Information shown:
Content starts

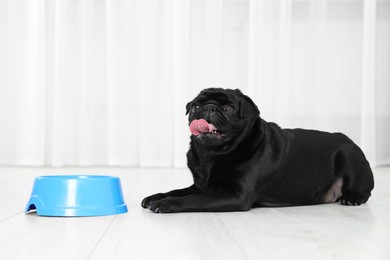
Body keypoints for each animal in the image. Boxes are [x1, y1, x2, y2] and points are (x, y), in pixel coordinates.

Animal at [141, 88, 374, 212]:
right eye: (196, 106)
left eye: (228, 109)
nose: (209, 108)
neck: (212, 156)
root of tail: (348, 139)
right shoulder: (202, 186)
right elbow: (178, 191)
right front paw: (155, 197)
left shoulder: (235, 195)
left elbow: (189, 199)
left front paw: (166, 203)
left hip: (349, 155)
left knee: (365, 191)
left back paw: (352, 198)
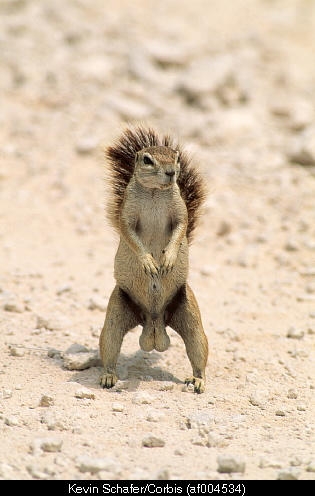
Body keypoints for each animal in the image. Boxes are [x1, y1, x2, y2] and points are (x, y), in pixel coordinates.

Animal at [100, 126, 210, 394]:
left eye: (176, 157)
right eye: (148, 160)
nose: (171, 172)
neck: (154, 193)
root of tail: (153, 322)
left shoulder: (180, 211)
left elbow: (181, 228)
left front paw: (167, 258)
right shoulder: (127, 215)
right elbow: (130, 234)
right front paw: (149, 262)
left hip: (189, 314)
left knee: (197, 350)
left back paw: (198, 380)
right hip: (116, 313)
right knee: (109, 346)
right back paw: (108, 376)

Content ends

Directions: With the images excluded, all entries are to be given again exactly.

Result for this task:
Body keypoints for each animal in the image. Boxes are [x1, y1, x2, y2] and points are (x, y), in pixel coordinates.

Animal at [141, 88, 374, 212]:
right eye: (196, 106)
left eye: (228, 109)
nose: (209, 108)
neck: (212, 156)
root of tail: (348, 139)
right shoulder: (202, 186)
right elbow: (178, 191)
right front paw: (155, 197)
left shoulder: (235, 195)
left elbow: (189, 199)
left front paw: (166, 203)
left hip: (349, 155)
left knee: (365, 191)
left back paw: (352, 198)
Body keypoints for each animal in the image. Boxes are [x1, y1, x2, y2] and points are (x, y), in pixel coordinates.

Animal at [100, 126, 210, 394]:
left eye: (176, 157)
right eye: (148, 160)
nose: (171, 172)
neck: (154, 193)
root of tail: (153, 322)
left shoulder: (180, 211)
left elbow: (181, 228)
left front paw: (167, 258)
right shoulder: (127, 215)
right elbow: (130, 234)
right front paw: (149, 262)
left hip: (189, 314)
left knee: (197, 350)
left back paw: (198, 380)
right hip: (116, 313)
right knee: (109, 346)
right back paw: (108, 376)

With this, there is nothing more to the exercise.